SacBee online articles have a comment section where readers can share their thoughts, and I had a lot of fun reading the comments to this farce of an article. There were numerous quality comments, but this one did a great job of shooting down the whole "cultural" inability to behave:
What's amazing is how often students with a "cultural" need to disrupt class by being out of their seat or talking can change that behavior when *they* want to... In the regular year students have a right to attend their comprehensive high school and require a hearing to be removed to a continuation school or other environment. In SCUSD that means the hearing office is going to complain about what the school is not doing for the poor kid (despite months of effort and paperwork gathered by school admin) then the student will be placed on a "contract" and sent back to school. Now, take the same student in summer school. Typical summer school rules are students are dropped on their 2nd referal to the principal (sometimes first). Good coaches also bench students for refera. Amazingly, the same students with a "cultural" need for behaviors that others find disruptive, gets over that "need" quick when he doesn't like the consequences.Yep, take off the administrative shackles during summer school or threaten the playing time of those sacred sporting events, and you see the student's "culture" change right quick.

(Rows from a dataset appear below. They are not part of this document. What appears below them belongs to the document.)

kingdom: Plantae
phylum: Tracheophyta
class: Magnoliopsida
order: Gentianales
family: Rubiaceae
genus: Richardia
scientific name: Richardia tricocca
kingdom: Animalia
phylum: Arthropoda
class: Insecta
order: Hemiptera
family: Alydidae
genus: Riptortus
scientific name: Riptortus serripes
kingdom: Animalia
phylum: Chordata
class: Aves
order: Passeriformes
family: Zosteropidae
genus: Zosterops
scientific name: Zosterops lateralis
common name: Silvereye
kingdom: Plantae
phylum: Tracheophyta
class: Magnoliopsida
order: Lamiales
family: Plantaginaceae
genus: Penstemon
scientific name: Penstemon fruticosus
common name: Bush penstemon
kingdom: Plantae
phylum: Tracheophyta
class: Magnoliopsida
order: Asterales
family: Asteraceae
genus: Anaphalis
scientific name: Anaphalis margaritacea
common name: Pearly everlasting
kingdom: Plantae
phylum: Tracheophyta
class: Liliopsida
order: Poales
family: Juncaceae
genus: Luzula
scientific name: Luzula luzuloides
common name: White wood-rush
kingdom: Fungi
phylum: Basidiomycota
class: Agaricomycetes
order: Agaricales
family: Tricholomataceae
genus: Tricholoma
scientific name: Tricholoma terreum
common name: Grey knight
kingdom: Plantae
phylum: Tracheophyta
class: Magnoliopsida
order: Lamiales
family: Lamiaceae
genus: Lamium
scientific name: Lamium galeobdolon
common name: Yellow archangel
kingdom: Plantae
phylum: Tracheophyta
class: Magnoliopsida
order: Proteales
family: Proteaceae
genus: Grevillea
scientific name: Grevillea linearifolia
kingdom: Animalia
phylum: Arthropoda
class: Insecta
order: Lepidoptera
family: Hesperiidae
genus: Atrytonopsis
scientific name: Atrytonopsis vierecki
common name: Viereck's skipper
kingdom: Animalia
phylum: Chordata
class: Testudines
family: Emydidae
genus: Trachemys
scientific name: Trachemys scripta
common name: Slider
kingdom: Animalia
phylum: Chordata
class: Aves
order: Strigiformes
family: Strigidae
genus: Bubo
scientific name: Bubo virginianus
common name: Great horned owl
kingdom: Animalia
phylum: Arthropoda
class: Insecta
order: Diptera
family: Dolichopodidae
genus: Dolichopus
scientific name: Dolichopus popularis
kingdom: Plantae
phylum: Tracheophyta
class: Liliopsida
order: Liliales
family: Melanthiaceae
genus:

There is hope though. If more of these minority students suffering from the "achievement gap" had the childhood experience of this reader/commenter, there wouldn't be such a gap in the first place:
I'm an African American and the importance of academic achievement was drilled into my head constantly. Yep, I was teased for "acting white", but I would rather be teased any day than bring home a C to my mom, and there had better not be too many B's. We read together as a family. We could watch 30 minutes of TV (cartoons, sitcoms) per day, but all the news and PBS we wanted. No MTV or BET. Parents were the bosses in the house, no exceptions. They were selective about who we were allowed to socialize with. Books in every room, world maps on our walls, and family outings were educational. When I was in high school, it was my responsibility to succeed at that point, and my choices could either open doors or close them. I had a good foundation to make good choices. It starts at home.The "acting white" comment from that reader/commenter is a whole other future blog entry unto itself. When you get a chance, read an excellent book by Shelby Steele called White Guilt. In it, Mr. Steele talks about the trap this society is in. The political left gains a demented - but in our current culture, legitimate - moral authority by excusing the social pathologies and irresponsible behavior of minorities that cause a lot of the factors that lead to this so-called achievement gap. At the same time, the political right is paralyzed with fear at the prospect of being called racist for daring to suggest that these same minorities be held to the same standards of behavior and responsibility as everyone else. Until this situation changes, those racial test score rankings will remain as they are, and all the money in the government coffers - read: taxpayers' pockets - won't make a lick of difference.
Historically, Af. Americans have made education the highest priority and we need to go back to that.